Statistics from the Bureau of Statistics also show that my countrys crude steel, pig iron, and steel output in April were 97.85 million tons, 75.97 million tons and 121.28 million tons, an increase of 13.4%, 3.8% and 12.5% year-on-year; the average daily output was 326,700 respectively. Ton, 2.5323 million tons and 4.0427 million tons, with an average daily increase of 7.5%, 5% and 4.5% respectively from the previous month. Among them, the average daily output of crude steel and steel reached a record high.

 

   In the context of continuous high production, steel stocks in domestic steel mills and the market have continued to drop sharply, which can reflect the strong downstream demand.
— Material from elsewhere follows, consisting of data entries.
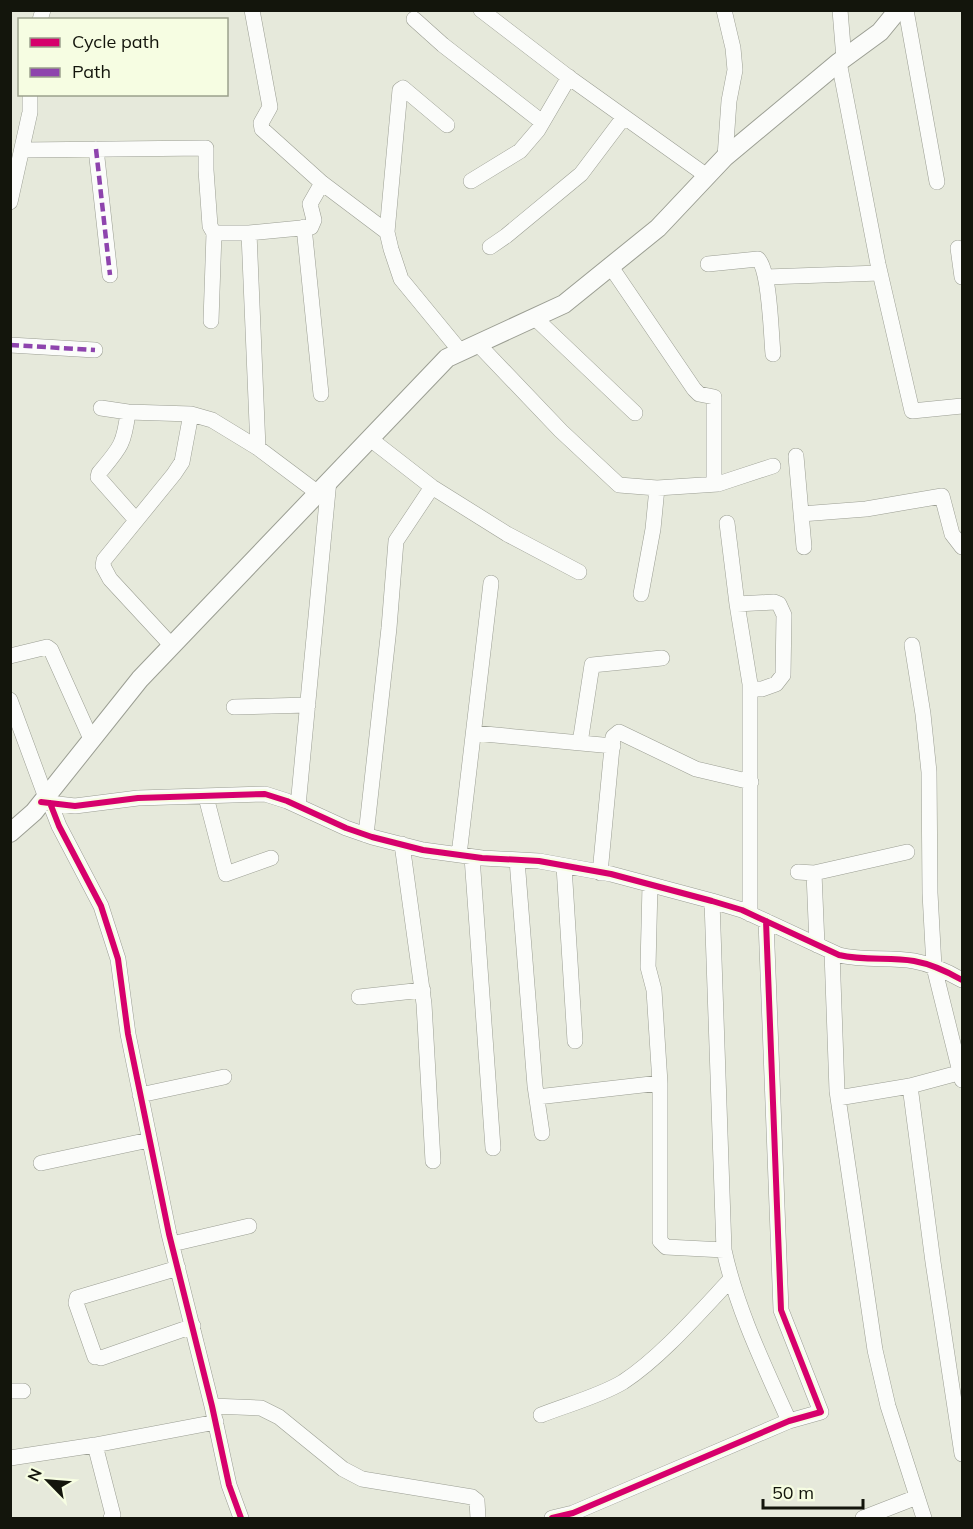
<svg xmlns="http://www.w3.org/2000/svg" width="973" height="1529" font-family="Mulish,sans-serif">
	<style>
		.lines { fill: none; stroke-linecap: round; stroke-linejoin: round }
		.minor-casing { stroke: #9b9e93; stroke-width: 16 }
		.major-casing { stroke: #9b9e93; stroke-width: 20 }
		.minor { stroke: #fbfcfa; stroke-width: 15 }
		.major { stroke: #fbfcfa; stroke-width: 18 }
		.quiet { stroke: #8e44ad; stroke-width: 4.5; stroke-dasharray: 9 4.5; stroke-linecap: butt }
		.cycleway-casing { stroke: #f6fde2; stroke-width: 10 }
		.cycleway { stroke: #d6006c; stroke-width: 6 }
	</style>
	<rect width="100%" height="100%" fill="#e6e9db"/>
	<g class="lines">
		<defs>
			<path id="minor" d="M252 10 270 107 261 123 262 129 322 183 387 232
				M481 10 567 76 707 176
				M724 10 733 48 735 70 729 101 725 157
				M840 10 844 59
				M906 10 937 182
				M414 19 443 45 542 122
				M40 20 43 10
				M839 62 878 264 912 411 962 406
				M447 125 403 88 400 90 387 232 391 249 401 279 461 352
				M96 149 110 275
				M23 150 206 148V170L210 226 214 233H249L311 227 314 220 310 204 322 183
				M471 181 520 151 538 130 569 77
				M10 202 30 112V94
				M304 227 321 394
				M249 233 258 448
				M490 247 506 236 581 174 624 117
				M958 248 962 277
				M708 264 758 259C770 271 771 334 773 354
				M611 267 694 389 699 394 714 397V484
				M766 277 880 273
				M535 318 635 413
				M211 321 214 233
				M478 344 561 431 619 485 657 488 718 484 773 466
				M10 345 95 350
				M101 408 128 412 191 414 212 420 258 448 318 493
				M128 412C124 445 120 448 99 473L98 477 136 520
				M369 438 432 487 507 534 579 572
				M796 456 804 547
				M801 514 866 509 942 496 952 534 962 547
				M727 523 737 604 750 684V914
				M641 594 653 529 657 488
				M737 604 774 602 779 604 784 615 783 675 776 684 762 689H750
				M912 645 923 714 929 772 930 893 934 967 962 1080
				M172 646 110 579 103 566 104 560 174 474 182 462 191 414
				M10 656 47 647 51 650 91 739
				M10 700 45 795
				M234 707 308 705
				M474 733 613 746
				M580 743 592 665 662 658
				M206 797 226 874 271 858
				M41 802 75 806 138 798 265 794 287 801 346 828 372 837 423 850 482 858 539 861 611 874 712 901 742 910 839 955C864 961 889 957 914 961 931 964 948 972 962 980
				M50 803 59 826 101 906 118 959 128 1034 169 1234 212 1406 229 1485 241 1518
				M298 806 329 480
				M366 835 389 628 396 541 432 487
				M402 844 424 1004 433 1161
				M459 855 491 583
				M472 857 493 1148
				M517 860 535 1086 542 1133
				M564 866 575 1041
				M798 872 814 873 907 852
				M600 873 613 737 619 732 696 769 751 782
				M814 873 817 945
				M650 885 648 967 654 990 660 1083V1241L666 1247 724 1250
				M712 901 724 1250C737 1310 764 1365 789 1421
				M832 952 837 1091 875 1350 888 1406 924 1518
				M359 997 423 990
				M910 1086 933 1262 962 1454
				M140 1095 224 1077
				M537 1097 660 1083
				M838 1098 910 1086 962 1072
				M41 1163 149 1140
				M172 1244 249 1226
				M95 1357 76 1303 77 1298 178 1268
				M101 1358 193 1326
				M10 1391H23
				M212 1406 261 1408 279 1417 343 1469 362 1479 472 1497 477 1501 478 1518
				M541 1415C566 1405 600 1396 623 1382 661 1357 699 1313 731 1279
				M95 1445 113 1515 111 1518
				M10 1458 95 1445 216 1422
				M552 1518 573 1513 789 1421 821 1412 781 1310 766 921
				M863 1518 917 1497"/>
			<path id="major" d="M10 833 34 812 140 679 447 358 564 304 658 228 725 157 839 62 880 32 898 10"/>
		</defs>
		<!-- minor casing -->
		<use href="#minor" class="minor-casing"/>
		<!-- major casing -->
		<use href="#major" class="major-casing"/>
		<!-- minor -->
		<use href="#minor" class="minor"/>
		<!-- major -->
		<use href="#major" class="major"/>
		<!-- quiet -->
		<path class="quiet" d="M96 149 110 275
			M10 345 95 350"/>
		<defs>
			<path id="cycleway" d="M41 802 75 806 138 798 265 794 287 801 346 828 372 837 423 850 482 858 539 861 611 874 712 901 742 910 839 955C864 961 889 957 914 961 931 964 948 972 962 980
				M50 803 59 826 101 906 118 959 128 1034 169 1234 212 1406 229 1485 241 1518
				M552 1518 573 1513 789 1421 821 1412 781 1310 766 921"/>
		</defs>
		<!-- cycleway casing -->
		<use href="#cycleway" class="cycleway-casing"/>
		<!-- cycleway -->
		<use href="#cycleway" class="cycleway"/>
	</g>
	<!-- border -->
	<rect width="973" height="1529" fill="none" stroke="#13150c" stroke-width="24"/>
	<!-- legend -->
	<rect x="18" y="18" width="210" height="78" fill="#f6fde2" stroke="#9ba08c" stroke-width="1.5"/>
	<rect x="30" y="38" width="30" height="9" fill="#d6006c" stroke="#9ba08c" stroke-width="1.5"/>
	<text x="72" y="48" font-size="18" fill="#13150c">Cycle path</text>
	<rect x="30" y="68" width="30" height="9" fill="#8e44ad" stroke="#9ba08c" stroke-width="1.5"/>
	<text x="72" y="78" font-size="18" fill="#13150c">Path</text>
	<!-- north arrow -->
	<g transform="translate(48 1481) rotate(295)" stroke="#f6fde2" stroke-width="4.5" paint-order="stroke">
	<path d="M0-4.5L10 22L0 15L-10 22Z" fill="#13150c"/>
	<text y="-9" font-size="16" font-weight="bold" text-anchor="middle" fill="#13150c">N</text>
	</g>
	<!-- scale -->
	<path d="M763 1499v9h100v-9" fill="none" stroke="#13150c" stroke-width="3"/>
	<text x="772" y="1499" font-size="18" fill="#13150c" stroke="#f6fde2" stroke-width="4.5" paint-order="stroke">50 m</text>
</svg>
The release of steel output from key domestic large and medium-sized steel companies still has momentum.

 

It is worth noting that the current profits of steel companies are very impressive. The gross profit of one ton of hot-rolled steel reaches 1055 yuan, the gross profit of one ton of cold-rolled steel reaches 808 yuan, the gross profit of one ton of rebar reaches 704 yuan, and the gross profit of one ton of medium and heavy plates. The gross profit reached 800 yuan, which is close to the highest record in history.

 

   Obviously, driven by such high profits, the willingness of steel companies to actively restrict production is very low. According to this growth rate, in order to achieve the goal of reducing crude steel output for the whole year, the production limit in Tangshan area alone cannot be achieved. If there are new restrictions on production in the later period, prices are expected to rebound again.

 

   However, many market participants are not optimistic about the price of raw materials such as iron ore. The rise of iron ore is unsustainable. Although the raw material inventory continues to decline at this stage, with the implementation of the abolition of export tax rebates, the countervailing effect on the domestic demand gap is gradually emerging, and the spot price of raw materials may show a downward trend.

 

PPI may rise further in May

 

   On May 17, the April PPI data released by the Bureau of Statistics rose 6.8% year-on-year, an increase of 2.4 percentage points from the previous month, setting a new high in three and a half years. Will the PPI increase further expand in the future?

 

   From a domestic perspective, the short-term rise in international commodity prices will promote the prices of raw materials in some domestic upstream industries, which may put some pressure on the production and operation of some downstream enterprises. As for the impact of the increase in PPI, as a company as a whole, price increases are conducive to the improvement of corporate efficiency, but the pressure on downstream industries needs to be paid attention to, and effective measures should be taken to strengthen the regulation of the raw material market and promote the stable and healthy development of the company.

 

  It is expected that the PPI growth rate in May will exceed 7% year-on-year. Under risk conditions, it may reach 8%, and the annual growth rate may exceed 5%. The growth rate of domestic social financing in May exceeded expectations and the downward trend reflected that domestic demand was still weak. It is expected that domestic monetary policy may remain stable in the short term.

 

   The inflection point of currency liquidity in the early period has been basically confirmed. As the domestic economic recovery is peaking and the recovery momentum is gradually switching, the direction of the steel market should pay more attention to the changes in actual downstream demand. As for overseas markets, due to the unprecedented monetary easing after the epidemic, the liquidity risk is relatively high. At present, the global economic recovery and monetary liquidity are at a high point. Monetary easing has basically entered the second half. In the later period, we must pay close attention to the monetary policy changes of major economies and their Spillover impact on the market.